### PROVIDED ENTRIES ###
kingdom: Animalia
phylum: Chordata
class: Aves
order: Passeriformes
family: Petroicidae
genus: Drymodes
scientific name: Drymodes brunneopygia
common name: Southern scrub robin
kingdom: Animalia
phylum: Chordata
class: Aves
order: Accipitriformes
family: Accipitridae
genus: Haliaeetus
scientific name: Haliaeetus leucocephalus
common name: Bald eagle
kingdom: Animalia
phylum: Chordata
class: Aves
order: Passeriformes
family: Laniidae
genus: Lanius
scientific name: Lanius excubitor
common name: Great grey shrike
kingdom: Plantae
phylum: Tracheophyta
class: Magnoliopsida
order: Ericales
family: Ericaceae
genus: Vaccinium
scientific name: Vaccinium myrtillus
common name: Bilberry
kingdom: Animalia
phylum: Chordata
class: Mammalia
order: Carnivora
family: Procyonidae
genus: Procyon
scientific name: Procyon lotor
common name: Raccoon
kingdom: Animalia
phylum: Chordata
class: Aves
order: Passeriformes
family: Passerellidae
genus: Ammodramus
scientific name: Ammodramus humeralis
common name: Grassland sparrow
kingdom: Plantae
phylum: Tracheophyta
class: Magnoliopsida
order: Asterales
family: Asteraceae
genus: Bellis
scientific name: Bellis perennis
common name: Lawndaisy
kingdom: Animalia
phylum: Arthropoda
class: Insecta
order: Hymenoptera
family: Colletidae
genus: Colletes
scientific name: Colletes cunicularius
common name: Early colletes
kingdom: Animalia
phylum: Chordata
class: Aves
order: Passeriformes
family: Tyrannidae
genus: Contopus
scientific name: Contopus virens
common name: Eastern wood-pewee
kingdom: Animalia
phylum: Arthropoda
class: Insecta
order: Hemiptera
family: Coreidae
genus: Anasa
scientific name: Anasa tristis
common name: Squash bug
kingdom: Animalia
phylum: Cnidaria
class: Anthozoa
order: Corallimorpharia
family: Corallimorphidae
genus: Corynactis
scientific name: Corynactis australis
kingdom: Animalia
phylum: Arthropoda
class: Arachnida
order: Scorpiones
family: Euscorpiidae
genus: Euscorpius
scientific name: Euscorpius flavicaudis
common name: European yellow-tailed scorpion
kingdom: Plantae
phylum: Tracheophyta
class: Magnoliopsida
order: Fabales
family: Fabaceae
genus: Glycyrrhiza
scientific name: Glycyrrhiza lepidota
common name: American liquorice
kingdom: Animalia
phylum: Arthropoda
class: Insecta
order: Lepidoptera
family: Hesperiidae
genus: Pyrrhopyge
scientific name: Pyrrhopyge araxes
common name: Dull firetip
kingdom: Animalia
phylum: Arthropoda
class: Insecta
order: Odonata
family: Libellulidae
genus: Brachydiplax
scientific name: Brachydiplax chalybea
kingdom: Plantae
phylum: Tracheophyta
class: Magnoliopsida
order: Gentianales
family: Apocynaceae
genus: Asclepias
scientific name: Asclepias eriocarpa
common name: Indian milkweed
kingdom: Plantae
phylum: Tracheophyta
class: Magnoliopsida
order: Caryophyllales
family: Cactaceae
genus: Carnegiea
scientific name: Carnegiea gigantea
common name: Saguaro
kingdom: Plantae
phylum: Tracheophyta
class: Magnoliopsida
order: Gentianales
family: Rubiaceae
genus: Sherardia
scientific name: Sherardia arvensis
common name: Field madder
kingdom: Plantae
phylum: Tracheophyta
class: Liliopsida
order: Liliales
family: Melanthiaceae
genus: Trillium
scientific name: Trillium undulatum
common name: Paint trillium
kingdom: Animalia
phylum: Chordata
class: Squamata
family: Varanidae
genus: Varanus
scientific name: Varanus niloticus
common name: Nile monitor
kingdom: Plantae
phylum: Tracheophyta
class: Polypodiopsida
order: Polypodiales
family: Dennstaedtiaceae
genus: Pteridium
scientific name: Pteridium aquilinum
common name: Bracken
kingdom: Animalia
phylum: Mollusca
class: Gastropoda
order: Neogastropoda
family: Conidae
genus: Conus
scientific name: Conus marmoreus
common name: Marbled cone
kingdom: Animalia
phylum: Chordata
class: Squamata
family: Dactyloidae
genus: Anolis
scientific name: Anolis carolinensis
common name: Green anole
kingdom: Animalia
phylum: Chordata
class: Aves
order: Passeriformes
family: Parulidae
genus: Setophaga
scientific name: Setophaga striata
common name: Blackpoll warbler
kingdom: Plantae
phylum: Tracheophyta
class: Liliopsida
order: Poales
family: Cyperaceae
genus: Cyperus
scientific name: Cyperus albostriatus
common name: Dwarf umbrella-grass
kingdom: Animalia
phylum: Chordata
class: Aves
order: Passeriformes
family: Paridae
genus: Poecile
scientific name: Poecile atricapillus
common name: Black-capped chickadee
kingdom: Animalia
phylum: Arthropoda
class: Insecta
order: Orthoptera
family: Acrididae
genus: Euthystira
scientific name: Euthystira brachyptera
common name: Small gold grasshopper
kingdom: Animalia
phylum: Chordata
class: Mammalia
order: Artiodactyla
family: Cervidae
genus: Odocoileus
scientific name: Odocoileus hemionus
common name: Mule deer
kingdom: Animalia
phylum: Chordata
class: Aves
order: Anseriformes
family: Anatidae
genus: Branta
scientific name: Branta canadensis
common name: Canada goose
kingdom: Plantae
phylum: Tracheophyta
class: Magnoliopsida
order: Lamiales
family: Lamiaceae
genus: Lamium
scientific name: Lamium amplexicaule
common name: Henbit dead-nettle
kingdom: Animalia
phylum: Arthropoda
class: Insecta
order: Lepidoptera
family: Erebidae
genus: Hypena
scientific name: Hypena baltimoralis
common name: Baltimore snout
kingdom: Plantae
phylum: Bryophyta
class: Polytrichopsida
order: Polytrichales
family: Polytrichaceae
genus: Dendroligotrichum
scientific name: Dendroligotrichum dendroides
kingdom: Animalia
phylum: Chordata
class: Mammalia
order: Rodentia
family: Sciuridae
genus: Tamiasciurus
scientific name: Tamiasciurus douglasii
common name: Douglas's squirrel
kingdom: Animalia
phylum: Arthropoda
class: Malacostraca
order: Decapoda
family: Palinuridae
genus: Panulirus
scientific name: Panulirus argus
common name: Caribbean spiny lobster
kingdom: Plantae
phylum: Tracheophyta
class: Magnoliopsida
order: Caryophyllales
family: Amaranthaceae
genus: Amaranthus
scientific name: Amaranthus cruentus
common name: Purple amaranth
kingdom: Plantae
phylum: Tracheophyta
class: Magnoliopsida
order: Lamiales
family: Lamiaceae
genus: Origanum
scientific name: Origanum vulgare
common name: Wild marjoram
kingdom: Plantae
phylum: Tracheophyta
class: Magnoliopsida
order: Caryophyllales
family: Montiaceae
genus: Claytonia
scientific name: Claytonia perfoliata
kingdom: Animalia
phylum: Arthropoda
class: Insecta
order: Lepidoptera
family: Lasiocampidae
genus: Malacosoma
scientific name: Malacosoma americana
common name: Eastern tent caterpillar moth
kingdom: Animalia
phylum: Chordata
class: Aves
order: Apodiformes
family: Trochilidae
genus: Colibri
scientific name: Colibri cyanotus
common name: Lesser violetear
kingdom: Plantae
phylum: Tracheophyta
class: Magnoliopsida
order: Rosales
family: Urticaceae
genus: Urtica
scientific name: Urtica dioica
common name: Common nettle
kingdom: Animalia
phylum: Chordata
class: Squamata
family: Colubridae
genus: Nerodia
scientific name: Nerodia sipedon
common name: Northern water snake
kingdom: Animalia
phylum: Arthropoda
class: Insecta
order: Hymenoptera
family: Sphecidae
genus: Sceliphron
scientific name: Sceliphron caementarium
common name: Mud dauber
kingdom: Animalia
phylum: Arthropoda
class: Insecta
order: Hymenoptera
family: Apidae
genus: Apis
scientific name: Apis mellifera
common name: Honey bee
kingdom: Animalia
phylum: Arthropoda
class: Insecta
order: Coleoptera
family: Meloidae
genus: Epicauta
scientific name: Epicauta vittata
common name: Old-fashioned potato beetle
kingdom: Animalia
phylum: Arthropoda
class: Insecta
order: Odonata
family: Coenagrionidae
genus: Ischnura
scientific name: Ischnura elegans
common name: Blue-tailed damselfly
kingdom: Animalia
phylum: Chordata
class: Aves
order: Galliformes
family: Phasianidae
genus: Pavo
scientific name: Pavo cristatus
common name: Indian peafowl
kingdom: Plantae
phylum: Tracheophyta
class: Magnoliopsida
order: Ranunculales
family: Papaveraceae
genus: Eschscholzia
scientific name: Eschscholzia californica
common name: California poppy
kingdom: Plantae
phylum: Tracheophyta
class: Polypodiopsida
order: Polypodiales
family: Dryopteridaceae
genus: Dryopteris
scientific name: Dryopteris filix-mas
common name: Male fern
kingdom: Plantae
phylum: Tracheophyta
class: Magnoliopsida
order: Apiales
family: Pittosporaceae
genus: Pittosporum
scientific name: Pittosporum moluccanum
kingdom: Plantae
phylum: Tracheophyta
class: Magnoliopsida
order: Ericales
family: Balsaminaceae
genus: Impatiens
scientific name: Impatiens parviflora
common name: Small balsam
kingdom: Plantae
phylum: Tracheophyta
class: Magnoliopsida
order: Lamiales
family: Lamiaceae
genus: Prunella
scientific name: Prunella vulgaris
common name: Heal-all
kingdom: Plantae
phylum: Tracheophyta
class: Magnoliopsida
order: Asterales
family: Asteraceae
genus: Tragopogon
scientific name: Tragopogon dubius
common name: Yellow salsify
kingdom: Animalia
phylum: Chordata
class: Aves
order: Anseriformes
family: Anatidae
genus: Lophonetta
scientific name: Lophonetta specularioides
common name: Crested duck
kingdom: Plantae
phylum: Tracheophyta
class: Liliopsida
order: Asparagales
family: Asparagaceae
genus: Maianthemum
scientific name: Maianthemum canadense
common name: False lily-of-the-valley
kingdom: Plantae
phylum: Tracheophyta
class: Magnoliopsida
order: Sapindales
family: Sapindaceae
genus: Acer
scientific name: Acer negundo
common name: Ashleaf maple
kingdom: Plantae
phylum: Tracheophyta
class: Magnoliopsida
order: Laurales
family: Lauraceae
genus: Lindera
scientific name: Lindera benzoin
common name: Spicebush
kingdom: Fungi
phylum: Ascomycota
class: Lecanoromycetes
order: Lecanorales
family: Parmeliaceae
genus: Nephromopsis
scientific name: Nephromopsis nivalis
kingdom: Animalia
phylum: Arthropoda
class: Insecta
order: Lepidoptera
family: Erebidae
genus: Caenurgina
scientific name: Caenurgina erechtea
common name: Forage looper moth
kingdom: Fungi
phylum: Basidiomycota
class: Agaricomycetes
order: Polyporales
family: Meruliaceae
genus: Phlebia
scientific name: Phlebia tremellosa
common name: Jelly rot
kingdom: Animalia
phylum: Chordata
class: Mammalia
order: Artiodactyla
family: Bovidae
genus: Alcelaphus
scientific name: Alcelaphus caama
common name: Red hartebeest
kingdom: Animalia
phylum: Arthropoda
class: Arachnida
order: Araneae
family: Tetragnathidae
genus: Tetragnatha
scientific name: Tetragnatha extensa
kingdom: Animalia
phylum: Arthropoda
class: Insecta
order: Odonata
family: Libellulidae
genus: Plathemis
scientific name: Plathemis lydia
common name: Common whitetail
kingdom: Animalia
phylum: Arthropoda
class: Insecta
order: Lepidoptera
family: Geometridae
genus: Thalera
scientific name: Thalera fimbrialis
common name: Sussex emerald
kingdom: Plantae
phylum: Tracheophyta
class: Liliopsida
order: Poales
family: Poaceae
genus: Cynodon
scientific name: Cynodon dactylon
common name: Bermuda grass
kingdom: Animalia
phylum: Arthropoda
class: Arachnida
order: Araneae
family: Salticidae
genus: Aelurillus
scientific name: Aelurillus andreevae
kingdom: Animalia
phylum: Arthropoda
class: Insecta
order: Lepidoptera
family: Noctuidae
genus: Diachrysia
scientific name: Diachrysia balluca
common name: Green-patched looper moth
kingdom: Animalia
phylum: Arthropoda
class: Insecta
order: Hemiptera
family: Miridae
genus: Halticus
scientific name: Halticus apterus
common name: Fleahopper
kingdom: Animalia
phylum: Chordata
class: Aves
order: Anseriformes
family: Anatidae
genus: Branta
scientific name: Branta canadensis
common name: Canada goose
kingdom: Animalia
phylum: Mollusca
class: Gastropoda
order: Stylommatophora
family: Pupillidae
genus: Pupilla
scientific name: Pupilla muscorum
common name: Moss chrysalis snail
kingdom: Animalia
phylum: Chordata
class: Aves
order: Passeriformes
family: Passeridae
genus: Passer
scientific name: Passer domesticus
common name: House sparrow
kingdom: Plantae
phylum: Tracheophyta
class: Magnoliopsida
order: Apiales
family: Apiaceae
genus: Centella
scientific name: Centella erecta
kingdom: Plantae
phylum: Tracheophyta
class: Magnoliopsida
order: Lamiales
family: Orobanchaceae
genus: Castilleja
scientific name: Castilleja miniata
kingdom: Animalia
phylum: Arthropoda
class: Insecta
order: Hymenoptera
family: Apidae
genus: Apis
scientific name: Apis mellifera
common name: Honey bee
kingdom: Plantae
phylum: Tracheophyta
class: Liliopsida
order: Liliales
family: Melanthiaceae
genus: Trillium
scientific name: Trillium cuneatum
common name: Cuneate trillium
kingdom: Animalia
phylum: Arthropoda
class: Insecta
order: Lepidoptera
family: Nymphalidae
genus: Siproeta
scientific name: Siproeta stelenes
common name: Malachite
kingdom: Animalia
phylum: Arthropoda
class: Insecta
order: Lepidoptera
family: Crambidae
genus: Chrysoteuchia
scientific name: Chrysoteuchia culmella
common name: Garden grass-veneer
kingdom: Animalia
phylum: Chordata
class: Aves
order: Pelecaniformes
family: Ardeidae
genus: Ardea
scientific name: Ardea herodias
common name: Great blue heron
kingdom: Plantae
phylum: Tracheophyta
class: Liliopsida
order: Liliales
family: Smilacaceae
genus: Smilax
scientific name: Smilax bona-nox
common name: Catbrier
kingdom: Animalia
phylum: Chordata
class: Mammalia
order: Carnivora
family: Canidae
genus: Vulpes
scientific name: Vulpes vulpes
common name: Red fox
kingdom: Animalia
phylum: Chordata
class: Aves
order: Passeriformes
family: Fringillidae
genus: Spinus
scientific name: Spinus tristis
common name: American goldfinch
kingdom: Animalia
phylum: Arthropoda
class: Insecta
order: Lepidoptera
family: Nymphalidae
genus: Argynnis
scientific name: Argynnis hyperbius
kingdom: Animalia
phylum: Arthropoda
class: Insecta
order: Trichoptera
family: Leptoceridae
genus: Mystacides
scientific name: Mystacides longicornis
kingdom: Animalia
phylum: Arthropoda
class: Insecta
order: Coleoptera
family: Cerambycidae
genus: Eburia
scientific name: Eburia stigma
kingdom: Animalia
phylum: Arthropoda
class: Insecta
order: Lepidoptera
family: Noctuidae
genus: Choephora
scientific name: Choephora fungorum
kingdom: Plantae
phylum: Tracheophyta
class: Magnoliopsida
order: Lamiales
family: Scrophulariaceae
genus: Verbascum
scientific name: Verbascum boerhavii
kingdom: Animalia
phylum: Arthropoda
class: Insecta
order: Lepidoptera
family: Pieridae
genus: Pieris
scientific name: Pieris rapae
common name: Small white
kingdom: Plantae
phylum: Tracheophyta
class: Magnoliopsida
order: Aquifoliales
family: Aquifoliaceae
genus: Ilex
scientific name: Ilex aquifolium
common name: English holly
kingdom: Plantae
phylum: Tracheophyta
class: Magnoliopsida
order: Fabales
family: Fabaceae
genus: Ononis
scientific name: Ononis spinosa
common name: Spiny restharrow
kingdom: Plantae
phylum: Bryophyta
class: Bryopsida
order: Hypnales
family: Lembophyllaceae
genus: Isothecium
###
• [TASK TO COMPLETE]:
Put the lines of the records above, from the first one through the line containing "order: Accipitriformes", into a numbered list, leaving out any blank lines.

• [FULL RESPONSE]:
1. kingdom: Animalia
2. phylum: Chordata
3. class: Aves
4. order: Passeriformes
5. family: Petroicidae
6. genus: Drymodes
7. scientific name: Drymodes brunneopygia
8. common name: Southern scrub robin
9. kingdom: Animalia
10. phylum: Chordata
11. class: Aves
12. order: Accipitriformes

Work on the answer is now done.